(Saved data entries)

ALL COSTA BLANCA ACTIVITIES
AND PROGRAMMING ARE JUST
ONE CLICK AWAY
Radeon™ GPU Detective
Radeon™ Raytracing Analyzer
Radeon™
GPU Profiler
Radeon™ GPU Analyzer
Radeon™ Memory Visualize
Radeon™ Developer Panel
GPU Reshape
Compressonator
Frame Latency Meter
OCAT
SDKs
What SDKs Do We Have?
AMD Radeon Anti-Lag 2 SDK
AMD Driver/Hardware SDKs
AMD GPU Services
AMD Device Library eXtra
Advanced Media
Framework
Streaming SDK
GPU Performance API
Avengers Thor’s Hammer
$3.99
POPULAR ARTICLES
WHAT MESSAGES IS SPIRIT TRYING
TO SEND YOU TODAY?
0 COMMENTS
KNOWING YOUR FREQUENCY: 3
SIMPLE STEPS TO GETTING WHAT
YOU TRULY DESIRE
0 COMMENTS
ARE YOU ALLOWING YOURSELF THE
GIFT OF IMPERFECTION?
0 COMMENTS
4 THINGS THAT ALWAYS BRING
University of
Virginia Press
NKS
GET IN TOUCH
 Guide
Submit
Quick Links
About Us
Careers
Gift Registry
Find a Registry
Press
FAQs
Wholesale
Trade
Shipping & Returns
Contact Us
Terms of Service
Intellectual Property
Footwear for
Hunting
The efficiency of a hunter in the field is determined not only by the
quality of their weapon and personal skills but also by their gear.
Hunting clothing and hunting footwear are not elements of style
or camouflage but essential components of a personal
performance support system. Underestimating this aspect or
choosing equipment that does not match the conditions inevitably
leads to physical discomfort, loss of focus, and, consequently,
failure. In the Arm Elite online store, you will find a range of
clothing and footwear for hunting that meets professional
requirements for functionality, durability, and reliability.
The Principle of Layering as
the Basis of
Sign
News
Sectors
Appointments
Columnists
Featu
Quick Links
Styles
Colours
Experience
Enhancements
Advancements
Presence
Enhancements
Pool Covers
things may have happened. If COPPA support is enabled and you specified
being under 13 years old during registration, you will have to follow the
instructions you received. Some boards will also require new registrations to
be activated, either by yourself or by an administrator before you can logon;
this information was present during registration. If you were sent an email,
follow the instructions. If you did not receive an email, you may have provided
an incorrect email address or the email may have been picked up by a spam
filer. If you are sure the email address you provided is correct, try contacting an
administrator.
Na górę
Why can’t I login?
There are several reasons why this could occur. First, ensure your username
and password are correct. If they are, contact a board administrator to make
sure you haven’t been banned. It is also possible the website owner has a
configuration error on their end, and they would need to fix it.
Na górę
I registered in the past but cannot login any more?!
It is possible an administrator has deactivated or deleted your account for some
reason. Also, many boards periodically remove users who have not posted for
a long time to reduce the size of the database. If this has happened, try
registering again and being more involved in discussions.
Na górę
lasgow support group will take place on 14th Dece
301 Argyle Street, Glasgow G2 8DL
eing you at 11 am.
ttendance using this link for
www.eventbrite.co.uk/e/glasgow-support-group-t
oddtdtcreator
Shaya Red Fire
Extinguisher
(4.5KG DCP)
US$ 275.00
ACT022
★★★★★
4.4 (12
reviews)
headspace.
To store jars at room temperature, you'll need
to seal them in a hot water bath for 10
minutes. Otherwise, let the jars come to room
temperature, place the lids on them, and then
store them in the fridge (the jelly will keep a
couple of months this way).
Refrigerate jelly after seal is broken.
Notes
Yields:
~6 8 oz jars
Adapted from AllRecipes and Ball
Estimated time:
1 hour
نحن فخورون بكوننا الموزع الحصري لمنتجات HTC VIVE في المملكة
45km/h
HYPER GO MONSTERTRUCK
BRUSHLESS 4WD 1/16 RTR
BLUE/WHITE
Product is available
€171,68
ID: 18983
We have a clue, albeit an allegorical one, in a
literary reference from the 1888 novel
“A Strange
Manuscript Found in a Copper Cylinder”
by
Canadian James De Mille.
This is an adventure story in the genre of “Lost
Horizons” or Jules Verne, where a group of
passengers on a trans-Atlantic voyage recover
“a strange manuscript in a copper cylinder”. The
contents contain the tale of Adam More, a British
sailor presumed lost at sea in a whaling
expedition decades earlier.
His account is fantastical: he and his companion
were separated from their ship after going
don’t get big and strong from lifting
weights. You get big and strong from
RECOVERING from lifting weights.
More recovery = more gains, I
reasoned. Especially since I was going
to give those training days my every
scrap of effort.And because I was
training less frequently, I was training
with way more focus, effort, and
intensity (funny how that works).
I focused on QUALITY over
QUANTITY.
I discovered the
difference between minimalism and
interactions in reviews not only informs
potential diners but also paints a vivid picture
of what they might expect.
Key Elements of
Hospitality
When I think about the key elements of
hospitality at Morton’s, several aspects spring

» **WRITTEN TASK**
Report each line in the rows above that contains the word "personal". Copy those lines in full.

» **ANSWER AREA**
quality of their weapon and personal skills but also by their gear.
or camouflage but essential components of a personal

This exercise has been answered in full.